James - come on...........not nice.............and not true.
Enough said about that comment.............

And, I will still stand behind my belief that it's the agent who gives excellent representation.... the title doesn't assure anyone of anything..........I wish I had a dollar every time a buyer's agent told me, as the listing agent, that their buyer's offer was just a "starting" number.....and that they could "get them up".
Conversely, I have had listing agents tell me they know the list price is too high and they are sure they couild get the seller's "down".

I have seen both sides (agents) in the transaction, at times, stomp all over their fiduciary responsibility and agency relationships.

So....imo.........an agent who is professional, has integrity and knowledge about agency relationships is what matters...not what they happen to call themselves during the process.

PS
Robert, I pretty much disagree with most of what you said, but then you're speaking as a mortgage broker, not an agent.........that being said........no one should have an "advantage" just because they are working with the listing agent.

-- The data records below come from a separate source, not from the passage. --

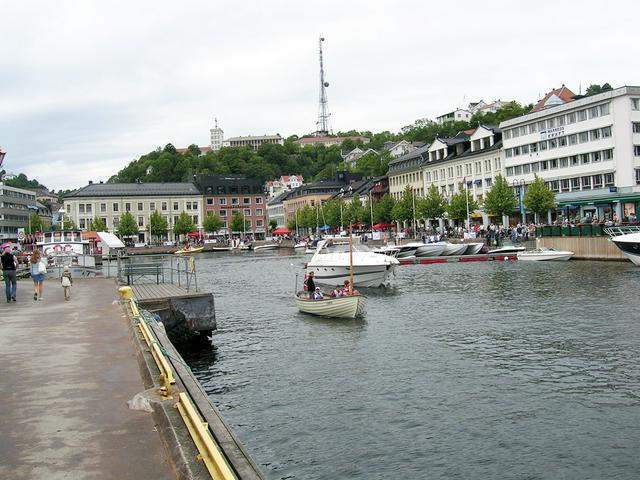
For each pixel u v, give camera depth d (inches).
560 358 863.7
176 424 321.7
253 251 5369.1
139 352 518.9
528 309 1290.6
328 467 530.6
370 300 1574.8
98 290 1204.5
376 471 519.2
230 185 6781.5
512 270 2191.2
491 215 3390.7
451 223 4220.0
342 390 748.0
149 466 280.5
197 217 6560.0
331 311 1299.2
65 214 6146.7
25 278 1663.4
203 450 282.4
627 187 2933.1
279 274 2566.4
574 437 574.2
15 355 530.0
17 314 821.2
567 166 3304.6
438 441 576.1
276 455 560.4
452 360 874.8
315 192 7155.5
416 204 4136.3
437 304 1435.8
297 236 6565.0
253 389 769.6
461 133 4566.9
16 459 290.2
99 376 451.5
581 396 692.1
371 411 665.6
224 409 694.5
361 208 4997.5
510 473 505.0
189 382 430.9
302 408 685.9
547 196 2977.4
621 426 597.0
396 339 1039.6
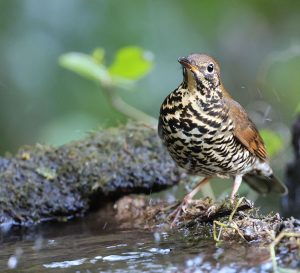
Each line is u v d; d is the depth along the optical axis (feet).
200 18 56.75
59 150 38.11
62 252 28.48
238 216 29.89
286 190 40.68
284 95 59.82
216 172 35.37
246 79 60.80
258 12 62.69
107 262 26.02
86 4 52.95
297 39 63.16
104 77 41.47
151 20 54.19
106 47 52.75
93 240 30.58
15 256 28.30
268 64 52.16
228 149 34.24
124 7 53.78
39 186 36.65
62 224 35.68
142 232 31.45
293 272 23.24
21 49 51.39
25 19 51.72
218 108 33.06
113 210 36.60
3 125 51.26
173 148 34.04
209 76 32.53
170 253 26.50
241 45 60.85
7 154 38.83
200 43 55.93
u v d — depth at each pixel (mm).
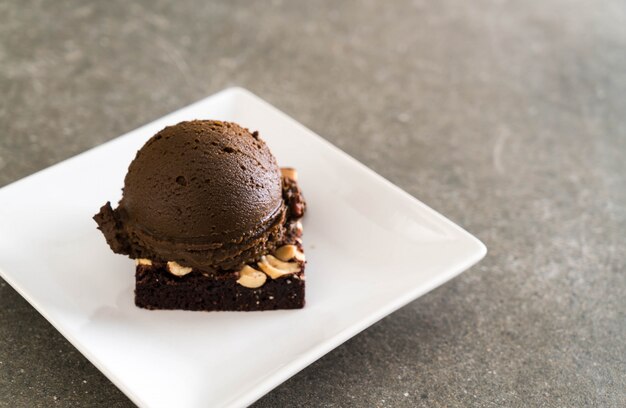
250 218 366
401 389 364
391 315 394
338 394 360
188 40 561
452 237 391
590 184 479
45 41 548
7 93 506
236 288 373
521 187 473
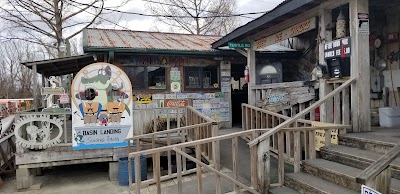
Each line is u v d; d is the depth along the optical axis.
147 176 6.86
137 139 6.35
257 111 7.38
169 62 9.73
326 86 5.86
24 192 6.27
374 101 7.40
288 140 5.52
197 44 10.71
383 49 7.22
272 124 6.69
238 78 13.83
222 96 10.33
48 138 6.50
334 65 5.67
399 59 6.80
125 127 6.89
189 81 10.07
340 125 5.09
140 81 9.50
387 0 6.23
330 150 4.80
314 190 4.04
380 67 7.24
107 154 6.80
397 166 3.73
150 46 9.32
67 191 6.21
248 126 7.95
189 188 5.22
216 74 10.41
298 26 6.87
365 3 5.21
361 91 5.21
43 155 6.48
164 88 9.72
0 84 34.88
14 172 7.80
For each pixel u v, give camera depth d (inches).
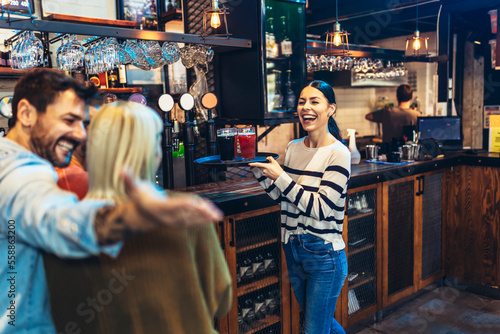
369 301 123.3
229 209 88.9
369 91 251.1
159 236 30.0
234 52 118.6
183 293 31.2
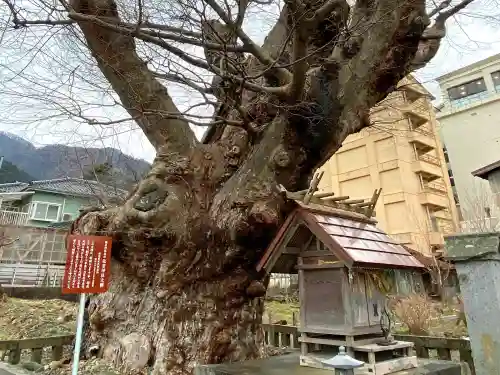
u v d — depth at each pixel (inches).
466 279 131.2
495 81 866.1
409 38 189.8
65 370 192.9
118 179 327.6
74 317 382.9
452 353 245.4
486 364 121.6
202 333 182.4
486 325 123.7
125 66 187.5
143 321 195.3
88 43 180.7
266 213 168.4
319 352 153.9
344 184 852.6
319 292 148.3
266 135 193.0
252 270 187.5
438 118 919.0
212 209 190.4
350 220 171.8
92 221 211.6
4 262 650.2
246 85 164.1
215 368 145.9
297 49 153.6
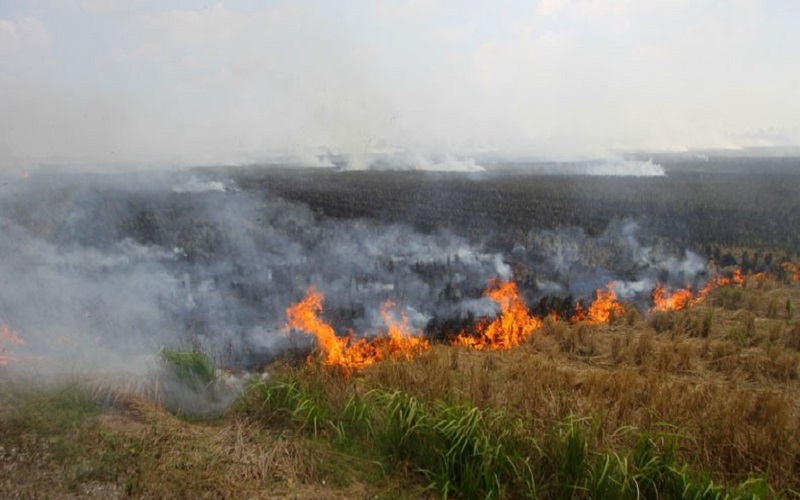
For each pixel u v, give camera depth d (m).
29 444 4.99
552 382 7.12
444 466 4.92
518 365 7.99
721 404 6.33
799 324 9.66
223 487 4.64
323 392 6.20
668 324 10.34
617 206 23.88
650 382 6.92
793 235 18.55
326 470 4.99
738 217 21.42
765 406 6.41
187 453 5.09
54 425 5.31
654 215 21.92
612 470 4.75
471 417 5.20
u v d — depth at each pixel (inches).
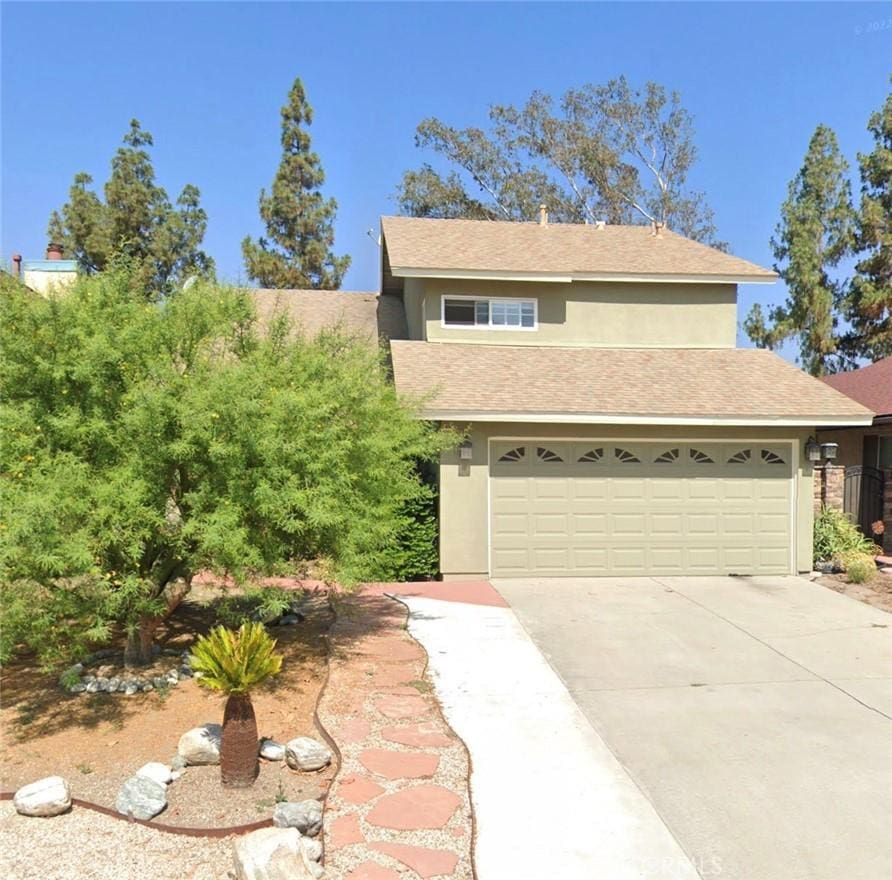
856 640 351.6
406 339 665.0
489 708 265.0
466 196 1364.4
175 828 180.4
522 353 573.3
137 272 296.8
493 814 192.2
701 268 620.1
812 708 267.6
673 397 499.5
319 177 1304.1
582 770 217.9
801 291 1120.8
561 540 488.1
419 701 269.3
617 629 367.6
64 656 253.8
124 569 264.8
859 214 1100.5
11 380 254.5
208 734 220.4
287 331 320.5
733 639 352.5
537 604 416.5
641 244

If you really know agents who do that, and put their offers , let me quote you........... "on top of the stack"............well then....please...report them to their Brokers.
2 votes Thank Flag Link Mon Sep 24, 2012
So Eden, as a Broker and the person who posted this question.......what's your opinion?

Some people answered this thinking you were really (a buyer) looking for advice, when, in fact, I guess you were just looking to start a discussion.....

So - you got your discussion.

To add my 2 cents......in NJ dual agency is legal. In fact, if one is showing, not only their own listing, but ANY company listing, they are considered to be a "disclosed dual agent".
We have to explain how dual agency works, and the buyer signs off on this, allowing us to continue working with them in that capacity should the occasion arise.

I find that in recent years many buyers like to call the lisitng agent directly.....this is how I have wound up, as a dual agent, with 3 properties currently under contract that are my own listings.........I always FULLY explain what I can and can't say and do............that I cannot put the rights of one party above that of the other party, and that I must treat all equally....never share any improper information., etc, etc.
Admittedly, it is a delicate dance, but one that can work if the agent fully understands the ramifications of being in that position.

I had one buyer tell me they started off with a buyer's agent and didn't think, they were getting top service...........they felt they could more easily "cut to the chase" by working with the listing agent.
I neither agree nor disagree............as I personally have met a number of buyers who, imo, were being poorly represented by their "buyer's" agent.

Bottom line...............the title doesn't assure anyone that they are getting excellent representation........the agent does.
2 votes Thank Flag Link Mon Sep 24, 2012
Yes Sheryl, you are right, I want to hear a lot more opinions on this matter.
1 vote Thank Flag Link Sat Oct 27, 2012
James, thanks. Like you said, we're all in this together. I know I can get a bit "testy" sometimes. I'm just passionate about what I do.

I like your name, too. :)
1 vote Thank Flag Link Sat Oct 6, 2012
Not new, sorry....and this is a discussion but so far all that you have done is point out if someone contradicted themselves and used the wrong wording. I agree with disagreeing with someone and making a point that is fine we all do.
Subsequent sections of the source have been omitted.